Pride Month is observed in June to honor the anniversary of the Stonewall Uprising. In the late 1960s, being openly gay was largely prohibited in most places. New York had a rule that the simple presence of someone gay or genderqueer counted as disorderly conduct, effectively outlawing gay bars.

On June 28, 1969, patrons of the Stonewall Inn, a popular bar with a diverse LGBTQ clientele, stood their ground after police raided the establishment.  The resulting clash led to days of riots and protests, known as the Stonewall Uprising. One year later, on the anniversary of the Stonewall Uprising, thousands of people flooded the streets of Manhattan in the Christopher Street Gay Liberation Day March which is regarded as the first gay pride event ever.

Pride Month had humble beginnings. It initially began as Gay Pride Day, observed annually on the last Sunday in June. As awareness increased, more activities and events were planned throughout the month and eventually, it evolved into the month-long observance, named Pride Month.  In 1999, President Bill Clinton officially declared June as Gay and Lesbian Pride Month, setting aside the month as a time to recognize the LGBTQ community’s achievements and support the community.

•      Sylvia Rivera was a drag queen who was a gay and transgender activist in the 1960s and 1970s. She’s known for participating in the Stonewall Riots of 1969 and establishing the political organization STAR (Street Transvestite Action Revolutionaries) with fellow friend and drag queen, Marsha Johnson.

•      Marsha Johnson, activist and self-identified drag queen, was one of the most prominent players in the gay liberation movement of the 1960s and 1970s. Johnson faced abuse from police and had no permanent home while working as a drag queen and waitress. Johnson found herself in the frontlines of gay rights protests after police raided the Stonewall Inn in 1969.

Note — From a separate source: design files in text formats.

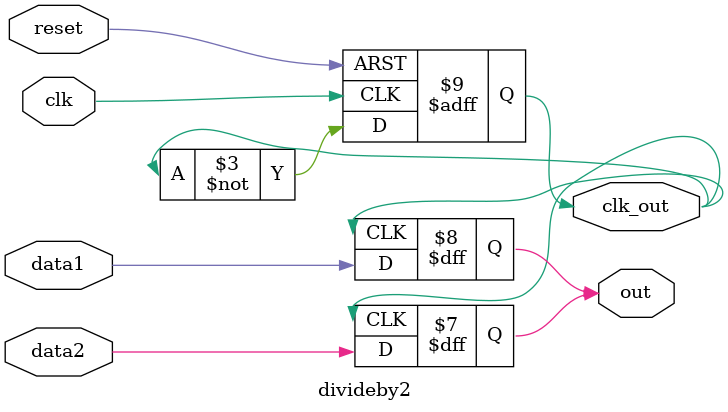
<source format=v>
`timescale 1ns / 1ps


module divideby2(
 input clk,
 input data1,data2,
 input reset,
 output reg clk_out,
 output reg out
    );

wire clk;

initial begin
 clk_out = 0;
 end
 always @(posedge clk or negedge reset) begin
 if (!reset) begin
 clk_out <= 0;
 end else begin
 clk_out <= ~clk_out;
 end
 end
 
 always@(posedge clk_out)
 out<=data1;
 
 always@(negedge clk_out)
 out<=data2;
 

endmodule
    


</source>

•      Jackie Shane was originally assigned male at birth, and she performed in women’s clothing and log hair at a young age. She eventually left the southern United States for Canada where she found success. Her single “Any Other Way” hit the local charts while breaking social and political lines. Shane is regarded as a trailblazer in transgender representation.

•      Bayard Rustin walked the dangerous world of social and political movements in the 1940s as an openly gay Black man fighting for both Black and LGBTQ+ rights during a time when it was practically illegal to be in America. He was an organizer, strategist, and a blaze-carrying torchbearer in the fight for civil rights for all. Rustin was one of the key organizers of the March on Washington.